### Work order
Pick out every line in the items below that contains the word "pixels" and copy those lines.

### Data in this exercise
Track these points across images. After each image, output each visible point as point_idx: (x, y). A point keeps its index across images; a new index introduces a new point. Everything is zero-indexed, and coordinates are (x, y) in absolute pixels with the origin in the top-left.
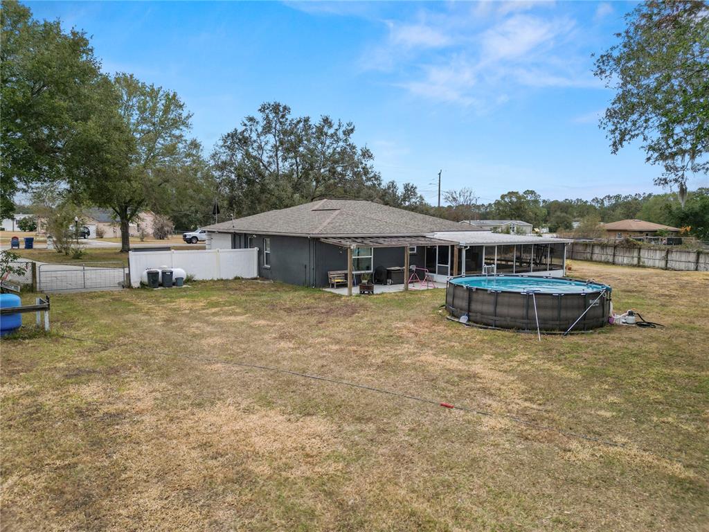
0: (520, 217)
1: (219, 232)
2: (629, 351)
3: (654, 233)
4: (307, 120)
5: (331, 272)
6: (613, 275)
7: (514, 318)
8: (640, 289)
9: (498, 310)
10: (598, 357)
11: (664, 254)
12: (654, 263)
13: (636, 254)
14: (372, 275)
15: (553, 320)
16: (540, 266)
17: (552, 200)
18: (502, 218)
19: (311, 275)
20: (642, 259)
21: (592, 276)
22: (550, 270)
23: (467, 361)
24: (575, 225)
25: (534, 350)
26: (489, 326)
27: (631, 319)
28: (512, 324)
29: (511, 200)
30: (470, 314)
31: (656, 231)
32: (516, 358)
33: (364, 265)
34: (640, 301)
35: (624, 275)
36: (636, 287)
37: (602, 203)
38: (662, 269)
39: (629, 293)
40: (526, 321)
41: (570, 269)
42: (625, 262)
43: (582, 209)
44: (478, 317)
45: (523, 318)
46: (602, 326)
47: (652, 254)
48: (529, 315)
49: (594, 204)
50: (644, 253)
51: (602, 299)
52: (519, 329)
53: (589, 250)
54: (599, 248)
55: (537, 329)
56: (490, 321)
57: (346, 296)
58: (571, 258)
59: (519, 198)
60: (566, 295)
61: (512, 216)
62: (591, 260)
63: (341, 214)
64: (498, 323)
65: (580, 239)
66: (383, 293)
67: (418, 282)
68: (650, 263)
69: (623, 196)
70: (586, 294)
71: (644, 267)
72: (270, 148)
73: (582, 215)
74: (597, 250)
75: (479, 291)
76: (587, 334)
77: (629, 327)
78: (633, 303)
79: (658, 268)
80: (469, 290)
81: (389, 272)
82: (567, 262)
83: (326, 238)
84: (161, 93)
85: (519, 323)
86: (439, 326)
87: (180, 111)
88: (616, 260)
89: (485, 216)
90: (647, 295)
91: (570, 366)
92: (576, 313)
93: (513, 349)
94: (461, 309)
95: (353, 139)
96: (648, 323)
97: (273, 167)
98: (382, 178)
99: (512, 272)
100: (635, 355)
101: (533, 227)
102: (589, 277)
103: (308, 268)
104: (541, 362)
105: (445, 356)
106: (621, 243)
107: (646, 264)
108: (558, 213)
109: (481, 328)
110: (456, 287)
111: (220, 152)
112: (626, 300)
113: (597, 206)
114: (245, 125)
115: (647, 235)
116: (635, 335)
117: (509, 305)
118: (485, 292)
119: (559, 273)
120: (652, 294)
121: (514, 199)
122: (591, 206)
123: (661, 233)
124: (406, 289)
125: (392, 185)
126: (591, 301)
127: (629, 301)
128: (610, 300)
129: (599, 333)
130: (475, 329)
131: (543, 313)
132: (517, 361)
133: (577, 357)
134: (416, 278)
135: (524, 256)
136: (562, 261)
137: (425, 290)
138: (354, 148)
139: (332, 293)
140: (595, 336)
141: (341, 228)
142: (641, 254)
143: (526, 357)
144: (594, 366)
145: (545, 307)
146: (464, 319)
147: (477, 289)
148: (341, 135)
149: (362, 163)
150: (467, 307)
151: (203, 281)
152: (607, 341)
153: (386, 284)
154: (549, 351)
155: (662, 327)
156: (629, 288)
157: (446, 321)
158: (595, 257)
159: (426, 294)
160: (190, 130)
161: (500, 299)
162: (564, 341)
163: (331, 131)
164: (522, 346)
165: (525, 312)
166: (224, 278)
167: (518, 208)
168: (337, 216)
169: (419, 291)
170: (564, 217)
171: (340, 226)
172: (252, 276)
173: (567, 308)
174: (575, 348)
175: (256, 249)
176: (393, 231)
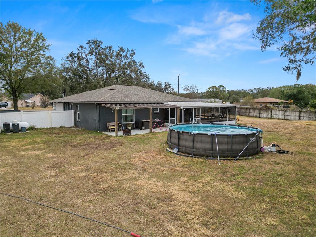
0: (217, 97)
1: (58, 103)
2: (276, 172)
3: (277, 103)
4: (110, 48)
5: (109, 123)
6: (260, 123)
7: (205, 150)
8: (275, 130)
9: (195, 145)
10: (256, 177)
11: (283, 112)
12: (279, 117)
13: (270, 113)
14: (133, 124)
15: (228, 151)
16: (223, 119)
17: (231, 90)
18: (209, 98)
19: (98, 125)
20: (273, 115)
21: (249, 124)
22: (228, 120)
23: (168, 184)
24: (241, 101)
25: (215, 172)
26: (190, 154)
27: (274, 149)
28: (203, 153)
29: (213, 90)
30: (179, 147)
31: (278, 103)
32: (203, 180)
33: (129, 119)
34: (276, 137)
35: (265, 123)
36: (272, 129)
37: (253, 91)
38: (283, 120)
39: (270, 133)
40: (211, 152)
41: (239, 120)
42: (265, 116)
43: (244, 94)
44: (184, 149)
45: (210, 150)
46: (257, 153)
47: (277, 112)
48: (213, 148)
49: (249, 92)
50: (274, 112)
51: (257, 137)
52: (207, 157)
53: (248, 111)
54: (253, 110)
55: (218, 157)
56: (191, 152)
57: (114, 137)
58: (240, 114)
59: (217, 89)
60: (236, 135)
61: (213, 97)
62: (249, 116)
63: (118, 91)
64: (195, 153)
65: (243, 106)
66: (136, 134)
67: (158, 128)
68: (277, 117)
69: (262, 88)
70: (248, 134)
71: (274, 119)
72: (93, 62)
73: (244, 96)
74: (251, 111)
75: (184, 134)
76: (249, 159)
77: (273, 154)
78: (272, 138)
79: (281, 119)
80: (178, 132)
81: (143, 122)
82: (237, 117)
83: (105, 104)
84: (34, 33)
85: (208, 153)
86: (160, 155)
87: (45, 42)
88: (261, 116)
89: (201, 97)
90: (279, 134)
91: (239, 187)
92: (242, 146)
93: (202, 172)
94: (174, 144)
95: (135, 58)
96: (284, 151)
97: (95, 71)
98: (150, 77)
99: (209, 122)
100: (281, 176)
101: (223, 102)
102: (248, 124)
103: (96, 121)
104: (219, 183)
105: (155, 179)
106: (263, 107)
107: (275, 118)
108: (234, 96)
109: (185, 156)
110: (172, 131)
111: (65, 63)
112: (268, 137)
113: (251, 93)
114: (79, 50)
115: (273, 104)
116: (278, 160)
117: (201, 142)
118: (187, 134)
119: (233, 122)
120: (281, 133)
121: (215, 90)
122: (248, 92)
123: (280, 103)
124: (151, 132)
125: (160, 83)
126: (250, 139)
127: (270, 137)
128: (262, 137)
129: (256, 159)
130: (181, 157)
131: (221, 147)
132: (203, 183)
133: (243, 178)
134: (157, 126)
135: (216, 114)
136: (235, 116)
137: (161, 132)
138: (135, 62)
139: (107, 135)
140: (253, 160)
141: (116, 98)
142: (273, 113)
143: (208, 179)
144: (254, 186)
145: (223, 143)
146: (175, 151)
147: (183, 132)
148: (129, 56)
149: (139, 70)
150: (177, 143)
151: (40, 129)
152: (261, 164)
153: (141, 129)
154: (224, 173)
155: (292, 153)
156: (269, 129)
157: (165, 152)
158: (251, 114)
159: (161, 134)
160: (49, 52)
161: (196, 138)
162: (234, 165)
163: (124, 54)
164: (207, 170)
165: (211, 146)
166: (54, 127)
167: (216, 94)
168: (115, 92)
169: (158, 132)
170: (236, 97)
171: (115, 97)
172: (71, 126)
173: (236, 143)
174: (242, 170)
175: (73, 111)
176: (146, 100)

### Result for this exercise
Track these points across images. After each image, output each visible point as point_idx: (x, y). A point keeps its index across images; a new index introduces a new point. Everything is zero-indexed, and coordinates are (x, y) in absolute pixels with the origin in the top-left.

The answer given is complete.